• **Teks Sumber**:
==*==

Diatas segalanya penulis bertanya mengapa harus pake produksi luar negeri sih
untuk melayani penerbangan kita?
Marsda
Salatun menambahkan pada Majalah Angkasa sebagai berikut :
Merenungkan
kembali jalan hidup Nurtanio yang kukenal mulai dari seorang aero-modeller
hingga menjadi pejabat resmi yang memimpin Lapip, maka Nurtanio adalah tetap
Nurtanio. Pekerja keras, tidak banyak omong (bombastis), rendah hati, sopan
santun, serta bekerja dengan serba apa adanya dengan biaya rendah (low cost).

==*==

• **Data yang Diberikan**:
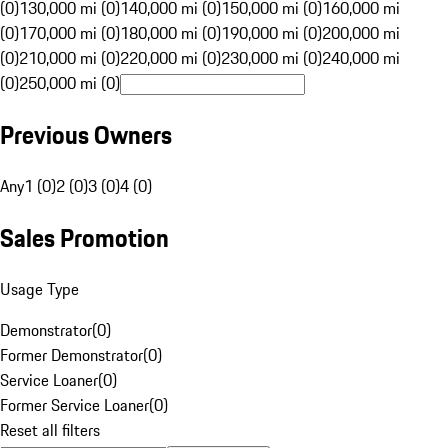
(0)
130,000 mi (0)
140,000 mi (0)
150,000 mi (0)
160,000 mi
(0)
170,000 mi (0)
180,000 mi (0)
190,000 mi (0)
200,000 mi
(0)
210,000 mi (0)
220,000 mi (0)
230,000 mi (0)
240,000 mi
(0)
250,000 mi (0)
Previous Owners
Any
1 (0)
2 (0)
3 (0)
4 (0)
Sales Promotion
Usage Type
Demonstrator
(
0
)
Former Demonstrator
(
0
)
Service Loaner
(
0
)
Former Service Loaner
(
0
)
Reset all filters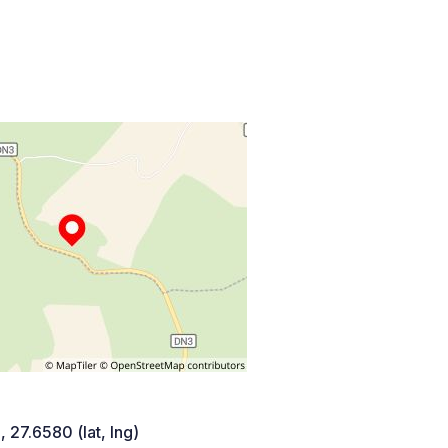
 27.6580 (lat, lng)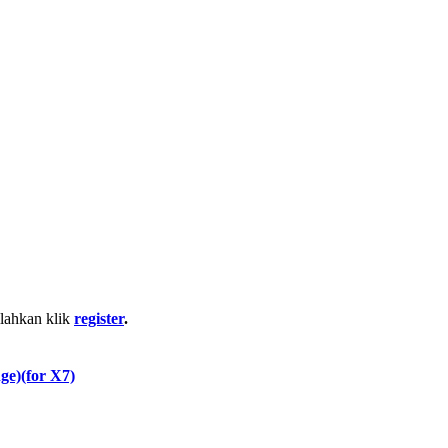
ilahkan klik
register
.
e)(for X7)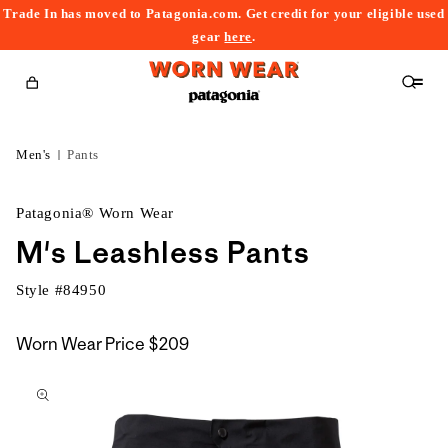
Trade In has moved to Patagonia.com. Get credit for your eligible used
content
gear
here
.
Cart
Men's
Pants
Patagonia® Worn Wear
M's Leashless Pants
Style #
84950
Worn Wear Price
$209
kip to
roduct
nformation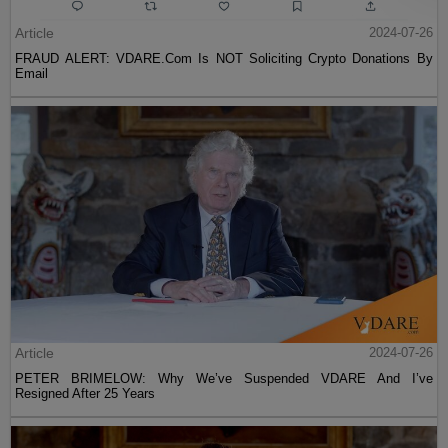
Article
2024-07-26
FRAUD ALERT: VDARE.Com Is NOT Soliciting Crypto Donations By
Email
Article
2024-07-26
PETER BRIMELOW: Why We’ve Suspended VDARE And I’ve
Resigned After 25 Years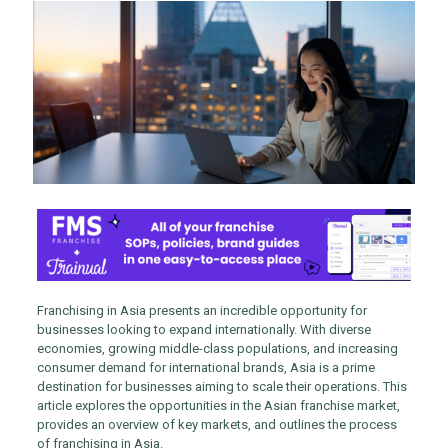
Franchising in Asia presents an incredible opportunity for
businesses looking to expand internationally. With diverse
economies, growing middle-class populations, and increasing
consumer demand for international brands, Asia is a prime
destination for businesses aiming to scale their operations. This
article explores the opportunities in the Asian franchise market,
provides an overview of key markets, and outlines the process
of franchising in Asia.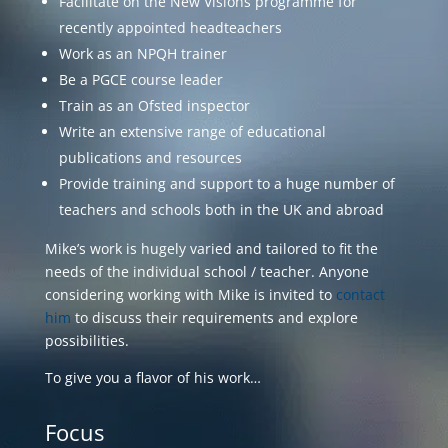
Facilitate on the New Visions programme for
recently appointed headteachers
Work as an NPQH trainer
Be a PGCE course leader
Train as an Ofsted inspector
Write an extensive range of educational
publications and resources
Provide training and support to a huge number of
teachers and schools both in the UK and abroad
Mike’s work is hugely varied and tailored to fit the
needs of the individual school / teacher. Anyone
considering working with Mike is invited to
contact
him
to discuss their requirements and explore
possibilities.
To give you a flavor of his work…
Focus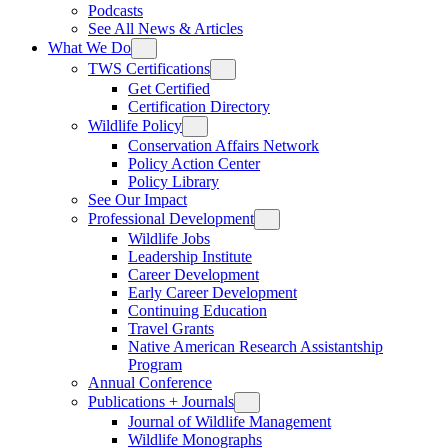
Podcasts
See All News & Articles
What We Do
TWS Certifications
Get Certified
Certification Directory
Wildlife Policy
Conservation Affairs Network
Policy Action Center
Policy Library
See Our Impact
Professional Development
Wildlife Jobs
Leadership Institute
Career Development
Early Career Development
Continuing Education
Travel Grants
Native American Research Assistantship
Program
Annual Conference
Publications + Journals
Journal of Wildlife Management
Wildlife Monographs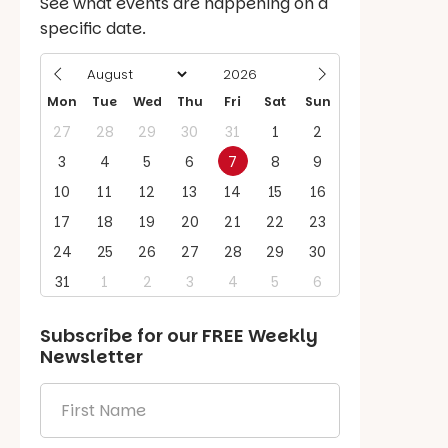
See what events are happening on a
specific date.
Mon
Tue
Wed
Thu
Fri
Sat
Sun
27
28
29
30
31
1
2
3
4
5
6
7
8
9
10
11
12
13
14
15
16
17
18
19
20
21
22
23
24
25
26
27
28
29
30
31
1
2
3
4
5
6
Subscribe for our
FREE
Weekly
Newsletter
First
Name
*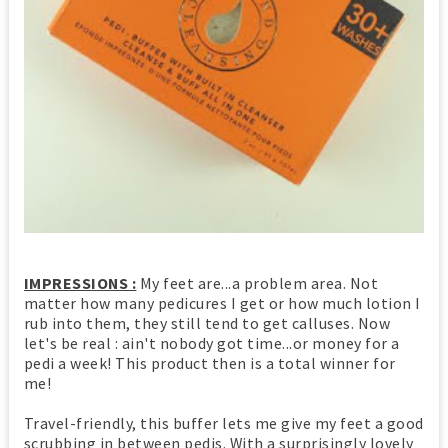
IMPRESSIONS :
My feet are...a problem area. Not
matter how many pedicures I get or how much lotion I
rub into them, they still tend to get calluses. Now
let's be real : ain't nobody got time...or money for a
pedi a week! This product then is a total winner for
me!
Travel-friendly, this buffer lets me give my feet a good
scrubbing in between pedis. With a surprisingly lovely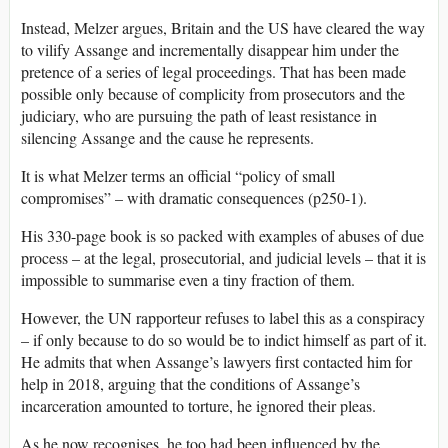
Instead, Melzer argues, Britain and the US have cleared the way
to vilify Assange and incrementally disappear him under the
pretence of a series of legal proceedings. That has been made
possible only because of complicity from prosecutors and the
judiciary, who are pursuing the path of least resistance in
silencing Assange and the cause he represents.
It is what Melzer terms an official “policy of small
compromises” – with dramatic consequences (p250-1).
His 330-page book is so packed with examples of abuses of due
process – at the legal, prosecutorial, and judicial levels – that it is
impossible to summarise even a tiny fraction of them.
However, the UN rapporteur refuses to label this as a conspiracy
– if only because to do so would be to indict himself as part of it.
He admits that when Assange’s lawyers first contacted him for
help in 2018, arguing that the conditions of Assange’s
incarceration amounted to torture, he ignored their pleas.
As he now recognises, he too had been influenced by the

==*==

Tolong lanjutkan teks tentang Nurtanio, dimulai tepat setelah kalimat terakhirnya. Data tersebut tidak diperlukan untuk mengerjakan tugas ini.

Pesawat-pesawat yang diciptakannya memanfaatkan komponen dan suku cadang yang
ditemukan di berbagai gudang yang tak terpakai. Gaya pendekatan yang serba
rasional, tidak muluk-muluk dan down-to-earth, sesuai dengan kondisi negara
yang sejak awal kemerdekaan praktis tidak pernah ideal hingga sulit menciptakan
kontinuitas dan konsistenitas. Tetapi gaya Nurtanio yang realistis juga, yang
menyebabkan dirinya kurang dihargai karena dianggap tidak bisa mengikuti arus
megalomania.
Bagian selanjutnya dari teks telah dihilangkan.